WHAT IS ASKED
Transcribe the data below line for line, keeping every word, number, and punctuation mark unchanged.

THE RECORDS
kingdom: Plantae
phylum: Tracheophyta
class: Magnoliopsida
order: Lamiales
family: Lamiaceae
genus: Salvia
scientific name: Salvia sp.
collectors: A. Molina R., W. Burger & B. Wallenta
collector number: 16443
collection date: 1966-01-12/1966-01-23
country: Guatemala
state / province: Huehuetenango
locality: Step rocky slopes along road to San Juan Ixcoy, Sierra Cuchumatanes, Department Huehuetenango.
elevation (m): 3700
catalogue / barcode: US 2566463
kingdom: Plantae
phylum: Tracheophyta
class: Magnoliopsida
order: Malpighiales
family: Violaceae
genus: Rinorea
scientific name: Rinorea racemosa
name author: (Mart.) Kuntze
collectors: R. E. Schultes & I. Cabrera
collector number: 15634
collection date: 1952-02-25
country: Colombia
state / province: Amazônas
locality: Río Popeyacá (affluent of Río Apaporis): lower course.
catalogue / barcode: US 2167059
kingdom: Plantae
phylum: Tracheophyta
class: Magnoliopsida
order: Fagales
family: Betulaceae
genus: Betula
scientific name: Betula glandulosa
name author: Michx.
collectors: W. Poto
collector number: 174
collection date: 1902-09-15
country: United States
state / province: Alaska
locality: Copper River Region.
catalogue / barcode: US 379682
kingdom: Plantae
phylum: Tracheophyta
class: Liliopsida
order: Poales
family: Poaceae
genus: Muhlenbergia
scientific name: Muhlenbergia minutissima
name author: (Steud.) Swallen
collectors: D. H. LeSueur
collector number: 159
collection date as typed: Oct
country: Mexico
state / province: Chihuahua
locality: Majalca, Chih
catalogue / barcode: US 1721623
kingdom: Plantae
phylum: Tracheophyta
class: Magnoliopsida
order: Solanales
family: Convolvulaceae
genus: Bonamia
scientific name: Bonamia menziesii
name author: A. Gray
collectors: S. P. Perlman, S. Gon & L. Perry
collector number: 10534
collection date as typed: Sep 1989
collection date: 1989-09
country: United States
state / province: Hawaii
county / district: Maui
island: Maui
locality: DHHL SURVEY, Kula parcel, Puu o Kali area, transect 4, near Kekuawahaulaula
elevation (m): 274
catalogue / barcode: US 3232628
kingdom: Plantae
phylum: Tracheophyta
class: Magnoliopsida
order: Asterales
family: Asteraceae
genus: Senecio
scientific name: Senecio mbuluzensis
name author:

SOLUTION FOR THIS EXERCISE
kingdom: Plantae
phylum: Tracheophyta
class: Magnoliopsida
order: Lamiales
family: Lamiaceae
genus: Salvia
scientific name: Salvia sp.
collectors: A. Molina R., W. Burger & B. Wallenta
collector number: 16443
collection date: 1966-01-12/1966-01-23
country: Guatemala
state / province: Huehuetenango
locality: Step rocky slopes along road to San Juan Ixcoy, Sierra Cuchumatanes, Department Huehuetenango.
elevation (m): 3700
catalogue / barcode: US 2566463
kingdom: Plantae
phylum: Tracheophyta
class: Magnoliopsida
order: Malpighiales
family: Violaceae
genus: Rinorea
scientific name: Rinorea racemosa
name author: (Mart.) Kuntze
collectors: R. E. Schultes & I. Cabrera
collector number: 15634
collection date: 1952-02-25
country: Colombia
state / province: Amazônas
locality: Río Popeyacá (affluent of Río Apaporis): lower course.
catalogue / barcode: US 2167059
kingdom: Plantae
phylum: Tracheophyta
class: Magnoliopsida
order: Fagales
family: Betulaceae
genus: Betula
scientific name: Betula glandulosa
name author: Michx.
collectors: W. Poto
collector number: 174
collection date: 1902-09-15
country: United States
state / province: Alaska
locality: Copper River Region.
catalogue / barcode: US 379682
kingdom: Plantae
phylum: Tracheophyta
class: Liliopsida
order: Poales
family: Poaceae
genus: Muhlenbergia
scientific name: Muhlenbergia minutissima
name author: (Steud.) Swallen
collectors: D. H. LeSueur
collector number: 159
collection date as typed: Oct
country: Mexico
state / province: Chihuahua
locality: Majalca, Chih
catalogue / barcode: US 1721623
kingdom: Plantae
phylum: Tracheophyta
class: Magnoliopsida
order: Solanales
family: Convolvulaceae
genus: Bonamia
scientific name: Bonamia menziesii
name author: A. Gray
collectors: S. P. Perlman, S. Gon & L. Perry
collector number: 10534
collection date as typed: Sep 1989
collection date: 1989-09
country: United States
state / province: Hawaii
county / district: Maui
island: Maui
locality: DHHL SURVEY, Kula parcel, Puu o Kali area, transect 4, near Kekuawahaulaula
elevation (m): 274
catalogue / barcode: US 3232628
kingdom: Plantae
phylum: Tracheophyta
class: Magnoliopsida
order: Asterales
family: Asteraceae
genus: Senecio
scientific name: Senecio mbuluzensis
name author:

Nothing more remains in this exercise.